Make a game you are comfortable with and wait 2-3 weeks
Look at it again if it needs work, work at it
Zip the compiled folders up
Slap it on the net
Badda bing
Currently working on a project!

Fee

Why? the Exe is 120 meg. Games getting a little big for somthing so crap and since the packer usually makes out Helbreath exe 1/3 the size and still useable, i hoped to do the same with the AGS exe.

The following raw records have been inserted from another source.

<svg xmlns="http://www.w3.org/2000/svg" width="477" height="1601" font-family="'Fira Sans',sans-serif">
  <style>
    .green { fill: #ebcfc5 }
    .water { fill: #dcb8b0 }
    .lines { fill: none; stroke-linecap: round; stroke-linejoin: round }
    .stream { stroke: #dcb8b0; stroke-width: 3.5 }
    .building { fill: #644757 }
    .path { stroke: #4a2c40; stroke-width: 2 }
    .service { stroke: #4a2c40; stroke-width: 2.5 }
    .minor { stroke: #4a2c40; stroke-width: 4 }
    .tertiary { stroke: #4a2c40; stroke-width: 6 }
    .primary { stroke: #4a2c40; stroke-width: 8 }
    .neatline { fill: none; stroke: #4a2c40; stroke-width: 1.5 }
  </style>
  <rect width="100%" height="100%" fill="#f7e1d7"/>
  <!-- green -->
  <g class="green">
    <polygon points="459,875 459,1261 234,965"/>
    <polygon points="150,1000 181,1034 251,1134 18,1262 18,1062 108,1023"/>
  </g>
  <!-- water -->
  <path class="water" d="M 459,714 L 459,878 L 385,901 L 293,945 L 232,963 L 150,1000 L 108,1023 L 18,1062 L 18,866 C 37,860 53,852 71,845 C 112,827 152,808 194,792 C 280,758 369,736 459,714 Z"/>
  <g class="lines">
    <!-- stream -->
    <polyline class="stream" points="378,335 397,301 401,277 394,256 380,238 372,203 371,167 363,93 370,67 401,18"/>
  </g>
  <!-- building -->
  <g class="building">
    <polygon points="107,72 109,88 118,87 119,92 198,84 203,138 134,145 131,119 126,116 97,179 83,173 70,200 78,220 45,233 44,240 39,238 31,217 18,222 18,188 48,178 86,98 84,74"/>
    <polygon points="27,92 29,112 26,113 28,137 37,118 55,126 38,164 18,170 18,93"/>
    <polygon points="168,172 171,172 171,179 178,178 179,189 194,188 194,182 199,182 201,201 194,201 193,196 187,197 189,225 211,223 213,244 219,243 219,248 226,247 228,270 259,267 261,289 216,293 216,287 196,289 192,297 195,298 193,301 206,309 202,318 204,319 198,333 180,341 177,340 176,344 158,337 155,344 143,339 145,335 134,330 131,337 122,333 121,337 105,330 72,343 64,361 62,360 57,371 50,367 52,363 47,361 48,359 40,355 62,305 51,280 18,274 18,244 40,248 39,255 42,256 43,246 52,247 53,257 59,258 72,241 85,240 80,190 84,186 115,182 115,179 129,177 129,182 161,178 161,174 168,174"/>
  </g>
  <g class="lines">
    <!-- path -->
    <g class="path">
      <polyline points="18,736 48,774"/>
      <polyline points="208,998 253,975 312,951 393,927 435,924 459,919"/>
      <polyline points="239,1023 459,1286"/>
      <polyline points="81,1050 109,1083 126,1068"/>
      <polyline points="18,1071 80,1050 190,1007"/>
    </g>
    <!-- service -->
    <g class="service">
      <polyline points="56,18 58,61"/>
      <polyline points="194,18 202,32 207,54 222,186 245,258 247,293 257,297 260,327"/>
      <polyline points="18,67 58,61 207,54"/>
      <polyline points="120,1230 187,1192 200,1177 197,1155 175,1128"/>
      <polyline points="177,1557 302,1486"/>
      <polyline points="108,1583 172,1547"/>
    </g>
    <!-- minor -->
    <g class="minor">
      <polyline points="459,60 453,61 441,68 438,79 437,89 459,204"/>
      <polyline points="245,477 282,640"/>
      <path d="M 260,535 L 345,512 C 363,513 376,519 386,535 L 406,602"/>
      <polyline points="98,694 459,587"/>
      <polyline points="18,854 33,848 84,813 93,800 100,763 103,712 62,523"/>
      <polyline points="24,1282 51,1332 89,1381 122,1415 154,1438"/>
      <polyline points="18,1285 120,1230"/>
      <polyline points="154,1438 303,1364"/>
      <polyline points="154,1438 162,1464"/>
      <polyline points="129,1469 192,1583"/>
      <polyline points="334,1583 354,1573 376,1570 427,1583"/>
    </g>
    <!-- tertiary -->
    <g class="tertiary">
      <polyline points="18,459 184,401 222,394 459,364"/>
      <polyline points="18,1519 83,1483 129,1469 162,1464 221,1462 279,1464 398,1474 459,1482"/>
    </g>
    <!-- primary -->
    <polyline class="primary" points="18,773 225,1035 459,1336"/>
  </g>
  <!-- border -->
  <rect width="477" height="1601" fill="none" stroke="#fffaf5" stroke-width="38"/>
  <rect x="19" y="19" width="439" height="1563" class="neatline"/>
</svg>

Tho as it is, the game runs horribly slow on older PCs. I ran it on my mothers 1ghz machine and there was a 5 - 10 sec wait between rooms, i click to walk somewhere (especiall in the larger "maze" rooms) and it spends upto 30 sec calculating the path to get there lol.. Packing would be detrimental to old PCs so im not going to bother.

Gilbert

Quote from: Radiant on Sat 02/06/2007 19:43:22
To reduce game size, use MIDI files for music rather than MPG/OGG. Also, stick to a 256-color game, 320x200 resolution, use graphics with many mono-color areas (since this improves the RLE compression that iirc is used for rooms), use the "compress sprite file" flag, and keep the room count low. Not all of these are feasible ^^

Just to clarify, room backgrounds do not use RLE, according to CJ it's a better scheme similar to ZIP (Huffman or LZ* etc.), the recent addition of sprite compression uses RLE though.

Pumaman

Quote from: Fee on Sun 03/06/2007 03:47:48
Tho as it is, the game runs horribly slow on older PCs. I ran it on my mothers 1ghz machine and there was a 5 - 10 sec wait between rooms, i click to walk somewhere (especiall in the larger "maze" rooms) and it spends upto 30 sec calculating the path to get there lol..

I'm not sure what your game does but it really shouldn't be that slow on a 1 Ghz PC, unless you've got 800x600 with loads of full-screen-sized objects and overlays.